Часть 1

Казалось, он всегда причинял лишь боль и вокруг себя нес лишь смерть. Сколько уже людей пострадало от того, что были просто рядом — не в то время, не в том месте. Постоянно искать себе оправдания глупо, тем более, когда улик и свидетелей больше положенного, а на адвоката денег нет. Иногда просто хотелось признать всё это сном и просто проснуться. Но это не сон, и проснуться нельзя. Лишь уснуть, надеясь, что новый день не настанет. Совершая и совершая непростительные ошибки, Саша и подумать никогда не мог, что будет ещё хоть кто-то не отвернувшийся от него — и даже не собирающийся.

И что только Артур в нём увидел. Глупый и вечнонедовольный романтик в душе, несущий хаос; серый цвет — приговор, на который Артуру было наплевать. Каждый второй шарахался, Круг угрожал, в его голову вбивали и вбивали правила, угрозы и едкие комментарии — и он знал, что один неверный шаг и под расстрел, но страшно не было: видимо не так сильно и хотелось жить.

Ошибки он продолжал совершать, а его почему решили прощать, и не ясно: вновь вступилась Ангелина или же есть другие факторы. Но он всё ещё жив: с тяжким грузом на плечах и руках, запачканных по локоть в крови.

А солнце всё продолжало светить.

Артуру будто всегда плевать на всё, для него будто все хорошие и каждому есть оправдание — почти, грань он видит чётко и знает, что простить нельзя. Но Шуре прощает и серый цвет и огромный вагон трупов и маленькую тележку в придачу. Артур улыбается, продолжает обучать и каждый день обязательно найдет Сашу и пожелает доброе утро, узнает как спалось, а вечером перманентно будет желать сладких снов.

И ощущение, что Артур пропустил из виду всё: тем более тот инцидент с Агатой — он же тоже оживший персонаж, он же должен лучше всех понимать, как ей было больно. Но он больше всех понимает, как было больно Шуре; словно никого в этой жизни больше нет.

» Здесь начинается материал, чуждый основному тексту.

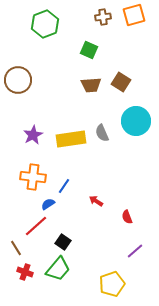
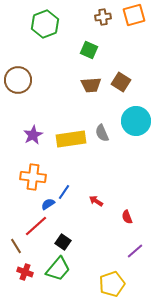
blue line: moved 6 px down
brown line: moved 2 px up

Однажды Ангелина просто кинула Саше в руки ключи и сказала адрес. То ли её достали постоянные стычки учеников — группа «за» и «против» Саши, такой фарс, но кто-то правда пытался спасти его: слабенько, но пытался; лучше не становилось, и от этого вина лишь сильнее сдавливала череп, — то ли самого Шуру стало очень жалко, тем более, что никогда защититься он и не пробовал. Издевались и били оправдано, а Саша не раз говорил, что ничего его в этой жизни особо и не держит; за ошибки всегда нужно расплачиваться.

Соловей же так не думал. Продолжал желать доброго утра, учить и называть ласково Шурой, игнорируя чужие едкие комментарии. Для него была лишь одна правда — не та, которую он понимал, а та, которую он принимал. И принимать он хотел возможность быть рядом. Улыбался и светил ярко и радостно, знал, что Шура — дурак и что дел натворил ужасных, и просто принимал его таким какой есть.

А Саше же умирал и вновь оживал, стоило Артуру появится рядом — очень сильно хотел ударить самого себя чем-то тяжёлым, — ведь так нельзя, ведь один раз уже пошёл на поводу у чувств, ведь снова падать в чёрную пропасть, утопая в ледяной воде не хотелось. Ведь было больно, ведь хотелось реветь — рыдать взахлеб, пока полностью не высушить всё, что есть. И он плакал, уткнулся в очередную яркого цвета рубашку, больше на пару размеров, и плакал, хватался за чужие плечи, пока длинные пальцы, обклееннае пластырями, аккуратно гладили по спине.

Говорят, что по-настоящему звёзды видны лишь со дна колодца. Шура увидел солнце.